* [ACTIONS TO TAKE]
1 > Answer these questions about the article on corporate innovation through acquisition, one answer per line, marked (a), (b) and (c):
(a) According to the article, what strategy is Partnered an indicator of?
(b) What company did Adidas announce it was acquiring, and for how much?
(c) How much did Facebook spend on WhatsApp?
2 > In the article on corporate innovation, echo the passage from "No company better" to "mobile messenger WhatsApp.".
3 > Proceed with the article on corporate innovation through acquisition, starting after its final sentence.

** DOCUMENT SEGMENT follows **

The modern corporate landscape is quickly embracing the gospel of "innovation."

From their own accelerators to making Silicon Valley their second home, corporations are recognizing that, in a world where technology is constantly transforming consumer experience and expectation, they have to transform how the talk, how they sell, in some cases even what they sell, to survive and flourish.

The question quickly becomes what are the strategies for innovation.

There is, as mentioned above, the strategy of investing in the future through corporate VC and accelerators. Partnered is an indicator of another strategy, which is partnering with leading startups to transform operations and offerings from within - be it finding new relevant channels through which to market or enabling consumers to access products on demand from mobile devices.

There is, however, another strategy taking its place as core to how companies innovate: the acquisition.

M&A has long been a way for companies to access new markets and create competitive barriers or economies of scale through vertical or horizontal integration.

The acquisitions happening today, however, have a new air of future proofing. They are much about accessing a new way of thinking, a new approach to technology, and the teams to do it, and the ability to adapt quickly.

Of course, some of these acquisitions are traditional businesses acquiring startups. Last year, for example, Nordstrom paid $350 million to try on men's home try-on startup Trunk Club. Many large product companies have been acquiring to prepare for the coming era of wearables and connected devices. Just this week, Adidas announced a $239m acquisition of Runtastic, a fitness tracking company that offers apps for mobile, physical tracking devices, and even a new virtual reality experience for the Oculus platform.

Yet in many ways, these traditional businesses are the exception, rather the norm. Where acquiring to innovate has become normative behavior is within leading technology companies themselves.

No company better validates this fact than Facebook, who, among other acquisitions, spent nearly a billion to acquire Instagram, two billion to scoop not-even-launched-yet VR platform Oculus, and a "holy shit seriously?" $19 billion on global mobile messenger WhatsApp.

** End of DOCUMENT SEGMENT **
** RECORD EXCERPTS follows **

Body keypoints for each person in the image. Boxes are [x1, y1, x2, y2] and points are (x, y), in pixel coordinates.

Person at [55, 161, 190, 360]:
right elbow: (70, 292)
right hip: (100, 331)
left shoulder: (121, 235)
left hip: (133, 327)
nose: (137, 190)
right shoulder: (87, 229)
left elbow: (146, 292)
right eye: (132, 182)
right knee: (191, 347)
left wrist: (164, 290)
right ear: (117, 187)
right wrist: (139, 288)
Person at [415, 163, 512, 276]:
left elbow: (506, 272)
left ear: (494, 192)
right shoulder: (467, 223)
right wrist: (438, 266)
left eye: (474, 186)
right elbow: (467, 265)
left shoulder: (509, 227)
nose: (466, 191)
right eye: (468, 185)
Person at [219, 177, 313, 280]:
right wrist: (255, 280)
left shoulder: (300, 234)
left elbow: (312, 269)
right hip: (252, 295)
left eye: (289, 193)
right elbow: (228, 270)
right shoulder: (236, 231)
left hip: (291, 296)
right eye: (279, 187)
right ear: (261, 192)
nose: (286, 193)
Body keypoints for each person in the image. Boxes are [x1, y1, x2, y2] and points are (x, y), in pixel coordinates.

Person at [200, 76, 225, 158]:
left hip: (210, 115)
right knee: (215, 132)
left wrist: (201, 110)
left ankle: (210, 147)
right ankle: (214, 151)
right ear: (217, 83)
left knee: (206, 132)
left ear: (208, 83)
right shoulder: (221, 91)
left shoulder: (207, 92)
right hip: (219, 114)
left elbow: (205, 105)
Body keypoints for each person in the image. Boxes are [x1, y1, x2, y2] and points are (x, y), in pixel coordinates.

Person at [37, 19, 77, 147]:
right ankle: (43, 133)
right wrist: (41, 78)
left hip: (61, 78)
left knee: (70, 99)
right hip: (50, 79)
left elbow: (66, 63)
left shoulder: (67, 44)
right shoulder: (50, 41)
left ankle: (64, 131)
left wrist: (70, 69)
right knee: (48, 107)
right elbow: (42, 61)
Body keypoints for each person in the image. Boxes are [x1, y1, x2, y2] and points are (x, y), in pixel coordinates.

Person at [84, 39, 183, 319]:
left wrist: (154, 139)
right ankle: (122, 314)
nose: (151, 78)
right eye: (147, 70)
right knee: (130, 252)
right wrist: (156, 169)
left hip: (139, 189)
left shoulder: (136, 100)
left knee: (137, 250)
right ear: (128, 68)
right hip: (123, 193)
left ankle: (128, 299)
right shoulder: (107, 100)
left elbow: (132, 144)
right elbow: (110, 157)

** End of RECORD EXCERPTS **

* [RESULTS OF THE EXERCISE]
1 >
(a) Partnering with leading startups to transform operations and offerings from within.
(b) Runtastic, for $239m.
(c) $19 billion.

2 >
No company better validates this fact than Facebook, who, among other acquisitions, spent nearly a billion to acquire Instagram, two billion to scoop not-even-launched-yet VR platform Oculus, and a "holy shit seriously?" $19 billion on global mobile messenger WhatsApp.

3 >
In the case of both Instagram and WhatsApp, Facebook had competing mobile experiences - experiences that they've continued to grow and promote as separate entities. Yet for CEO Mark Zuckerberg, mobile was too important to the present and future of the consumer experience to gamble with another platform becoming the default. The acquisition of Oculus meanwhile is a bet on an entirely new type of consumer experience - virtual reality - whose applications might stem from gaming to education and beyond; and more importantly, a willingness to accept that another company's DNA might be better suited to lead those transformations than their own.

It's not just post IPO tech companies like Facebook acquiring to innovate. Instacart this week announced its first acquisition. Interestingly, it was Wedding Party, a wedding planning app that had nothing to do (at first glance at least) with Instacart's on demand grocery model. Yet Instacart argued that the company's technology had extremely intelligent and sophisticated ways to connect vendors and consumers that could be applied far beyond weddings.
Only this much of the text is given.